= BRIEF 1 =
In the encoder forum thread below, which file does the poster say they referred to when feeding yuv data to the encoder?
= BRIEF 2 =
From the encoder forum thread below, retype the stretch from "This thread has" through "0. VdecVdis_ipcFramesFillBufInfo()".
= BRIEF 3 =
Extend the encoder forum thread below, starting after its final sentence.
SELECTED PASSAGE START
This thread has been locked.

If you have a related question, please click the "Ask a related question" button in the top right corner. The newly created question will be automatically linked to this question.

FileRead->Encode->FileWrite Usecase

Hi,

I create a fileread->encode->filewrite usecase, I use the following steps to feed yuv data to encode input.

0. VdecVdis_ipcFramesFillBufInfo()

1. read yuv data from input file 

2. Vdis_putFullVideoFrames()

3. Vdis_getEmptyVideoFrames()

4. VdecVdis_ipcFramesFreeFrameBuf()

I use the following steps to get h264 data from encode output.

0. Venc_getBitstreamBuffer()

1. write h264 data to file

2. Venc_releaseBitstreamBuffer()

Now the program could run successfully. But once I feed one frame per channel to encode input I will get newdata available callback twice and if the encode channel number are more than 2, the channel index larger than 1 will have each frames twice. The following figure will show the situation.

I don't know why this happens, could someone give me some advise?

  • Attach the usecase file where you are creating and connecting links and the application file which is calling steps 0 - 4 you have mentioned above

  • Hi Badri,

    Thanks for your reply! I attach the files in the end. I refer to the file demo_vdec_vdis_frames_send.c to feed yuv data to encode. I don't quite understand the following codes in VdecVdis_ipcFramesFillBufInfo() function.
SELECTED PASSAGE END
SOURCE MATERIAL START
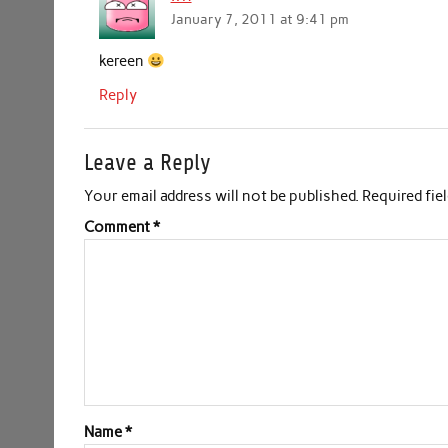
January 7, 2011 at 9:41 pm
o
r
p
I
k
p
n
kereen
Reply
Leave a Reply
Your email address will not be published.
Required fie
Comment
*
Name
*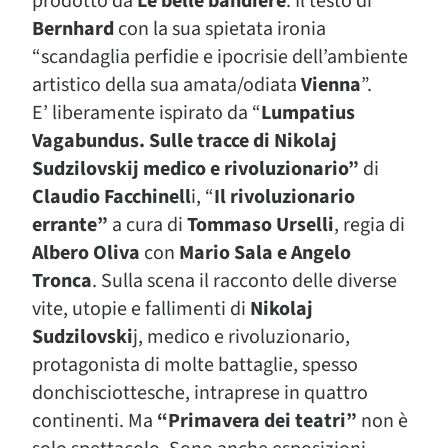
prodotto da
Le belle bandiere
. Il testo di
Bernhard
con la sua spietata ironia
“scandaglia perfidie e ipocrisie dell’ambiente
artistico della sua amata/odiata
Vienna
”.
E’ liberamente ispirato da “
Lumpatius
Vagabundus. Sulle tracce di Nikolaj
Sudzilovskij medico e rivoluzionario”
di
Claudio Facchinell
i, “
Il rivoluzionario
errante”
a cura di
Tommaso Urselli
, regia di
Albero Oliva
con
Mario Sala e Angelo
Tronca
. Sulla scena il racconto delle diverse
vite, utopie e fallimenti di
Nikolaj
Sudzilovski
j, medico e rivoluzionario,
protagonista di molte battaglie, spesso
donchisciottesche, intraprese in quattro
continenti. Ma
“Primavera dei teatri”
non è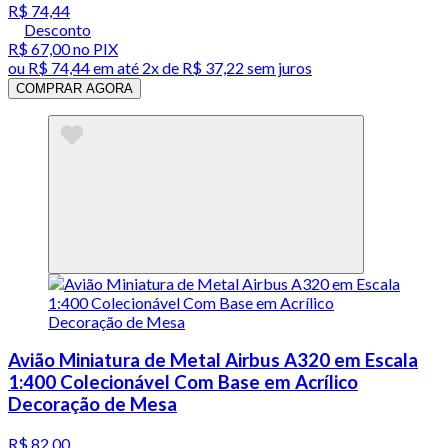
R$ 74,44
Desconto
R$ 67,00
no PIX
ou
R$ 74,44
em até
2x de R$ 37,22 sem juros
COMPRAR AGORA
Avião Miniatura de Metal Airbus A320 em Escala
1:400 Colecionável Com Base em Acrílico
Decoração de Mesa
R$ 82,00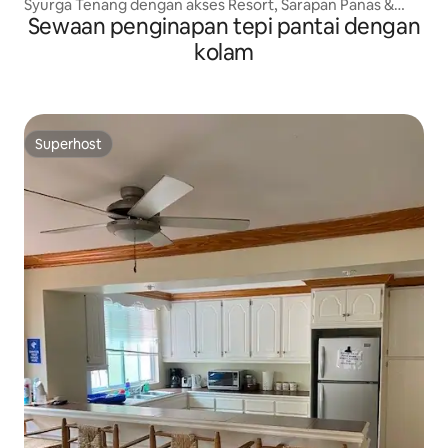
Syurga Tenang dengan akses Resort, Sarapan Panas &
Sewaan penginapan tepi pantai dengan
Pantai
kolam
Superhost
Superhost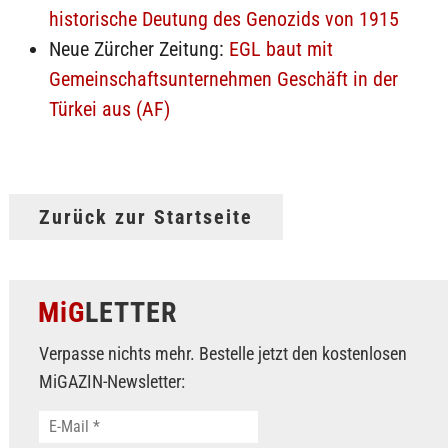
historische Deutung des Genozids von 1915
Neue Zürcher Zeitung:
EGL baut mit
Gemeinschaftsunternehmen Geschäft in der
Türkei aus (AF)
Zurück zur Startseite
MiG
LETTER
Verpasse nichts mehr. Bestelle jetzt den kostenlosen
MiGAZIN-Newsletter: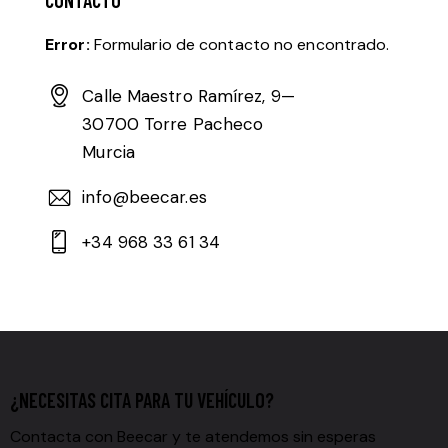
Error:
Formulario de contacto no encontrado.
Calle Maestro Ramírez, 9—
30700 Torre Pacheco
Murcia
info@beecar.es
+34 968 33 61 34
¿NECESITAS CITA PARA TU VEHÍCULO?
Contacta con Beecar y te atendemos sin esperas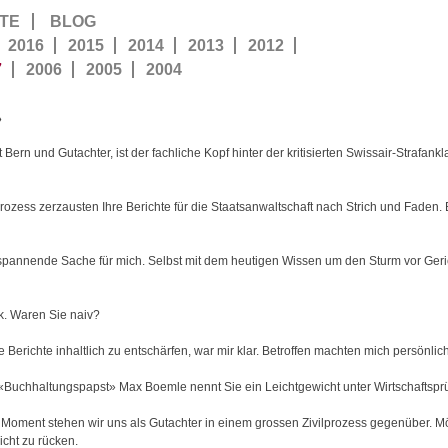
TE
BLOG
2016
2015
2014
2013
2012
7
2006
2005
2004
»
Bern und Gutachter, ist der fachliche Kopf hinter der kritisierten Swissair-Strafankl
rozess zerzausten Ihre Berichte für die Staatsanwaltschaft nach Strich und Faden.
spannende Sache für mich. Selbst mit dem heutigen Wissen um den Sturm vor Geric
ik. Waren Sie naiv?
Berichte inhaltlich zu entschärfen, war mir klar. Betroffen machten mich persönliche
r «Buchhaltungspapst» Max Boemle nennt Sie ein Leichtgewicht unter Wirtschaftsprü
 Moment stehen wir uns als Gutachter in einem grossen Zivilprozess gegenüber. M
cht zu rücken.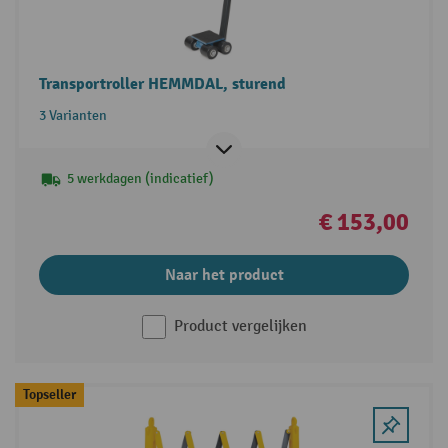
Transportroller HEMMDAL, sturend
3 Varianten
5 werkdagen (indicatief)
€ 153,00
Naar het product
Product vergelijken
Topseller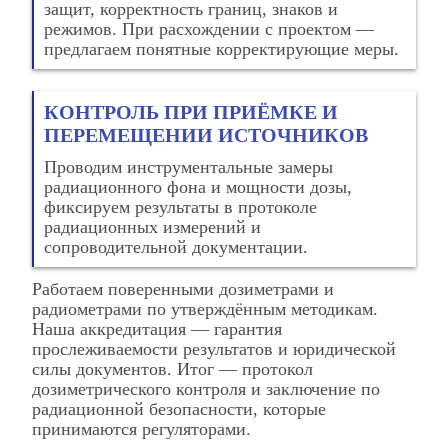
защит, корректность границ, знаков и
режимов. При расхождении с проектом —
предлагаем понятные корректирующие меры.
КОНТРОЛЬ ПРИ ПРИЁМКЕ И
ПЕРЕМЕЩЕНИИ ИСТОЧНИКОВ
Проводим инструментальные замеры
радиационного фона и мощности дозы,
фиксируем результаты в протоколе
радиационных измерений и
сопроводительной документации.
Работаем поверенными дозиметрами и
радиометрами по утверждённым методикам.
Наша аккредитация — гарантия
прослеживаемости результатов и юридической
силы документов. Итог — протокол
дозиметрического контроля и заключение по
радиационной безопасности, которые
принимаются регуляторами.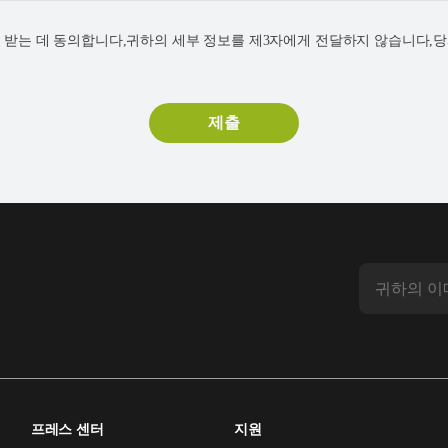
연락을 받는 데 동의합니다,귀하의 세부 정보를 제3자에게 전달하지 않습니다,
프레스 센터
지원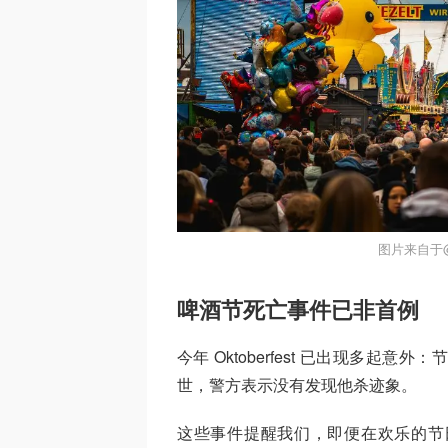
图片来自于@u
啤酒节死亡事件已非首例
今年 Oktoberfest 已出现多
世，警方表示没有发现他杀迹象。
这些事件提醒我们，即便在欢乐的节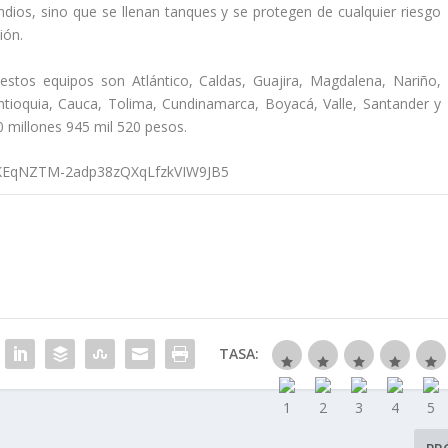
ndios, sino que se llenan tanques y se protegen de cualquier riesgo
ión.
stos equipos son Atlántico, Caldas, Guajira, Magdalena, Nariño,
Antioquia, Cauca, Tolima, Cundinamarca, Boyacá, Valle, Santander y
0 millones 945 mil 520 pesos.
TASA: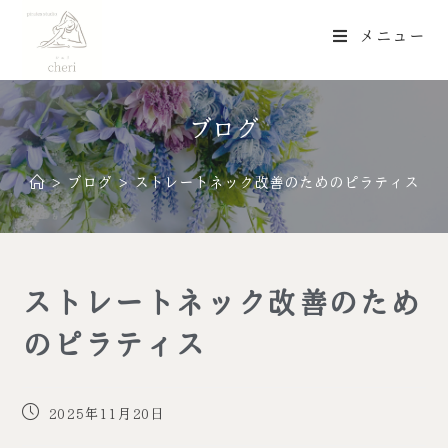
メニュー
ブログ
>
ブログ
>
ストレートネック改善のためのピラティス
ストレートネック改善のため
のピラティス
2025年11月20日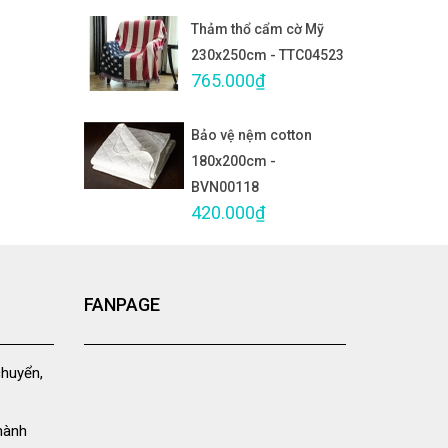
Thảm thổ cẩm cờ Mỹ
230x250cm - TTC04523
765.000₫
Bảo vệ nệm cotton
180x200cm -
BVN00118
420.000₫
FANPAGE
chuyển,
hành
SOURCE MATERIAL END
= ANSWER BOX 1 =
demo_vdec_vdis_frames_send.c

= ANSWER BOX 2 =
This thread has been locked.

If you have a related question, please click the "Ask a related question" button in the top right corner. The newly created question will be automatically linked to this question.

FileRead->Encode->FileWrite Usecase

Hi,

I create a fileread->encode->filewrite usecase, I use the following steps to feed yuv data to encode input.

0. VdecVdis_ipcFramesFillBufInfo()

= ANSWER BOX 3 =
    bufList->frames[bufList->numFrames].addr[0][0] =frameObj[i].bufVirt;

    bufList->frames[bufList->numFrames].phyAddr[0][0] = (Ptr)frameObj[i].bufPhy;

    As each frame in bufList corresponding to one encode channel, why all the addr of each frame are set to the same. I modify it in my usecase. I use multi frameObj and each has one frame.

    4846.Desktop.zip

  • Hi Badri,

    Do you find some issues in my codes?

  • Your application code is wrong.

    IpcFramesFillBufInfo will populate only those channels which have frameObj[i].refCnt == 0.

    But when reading from file you are doing

    for(i=0; i<ENC_CH; i++)
    			{
    				fread((unsigned char *)(bufList.frames[i].addr[0][0]), 1, gReadYUVConfig.width * gReadYUVConfig.height, gReadYUVConfig.fin[i]);
    				fread((unsigned char *)(bufList.frames[i].addr[0][1]), 1, gReadYUVConfig.width * gReadYUVConfig.height * 0.5, gReadYUVConfig.fin[i]);
    				if(feof(gReadYUVConfig.fin[i]))
    				{
    					fseek(gReadYUVConfig.fin[i], 0, SEEK_SET);
    				}
    			}

     

    Correct code should be

    		if(bufList.numFrames)
    		{
    		    //printf("0rfcnt is %d\n", frmObj[1].refCnt);
    			for(i=0; i<bufList.numFrames; i++)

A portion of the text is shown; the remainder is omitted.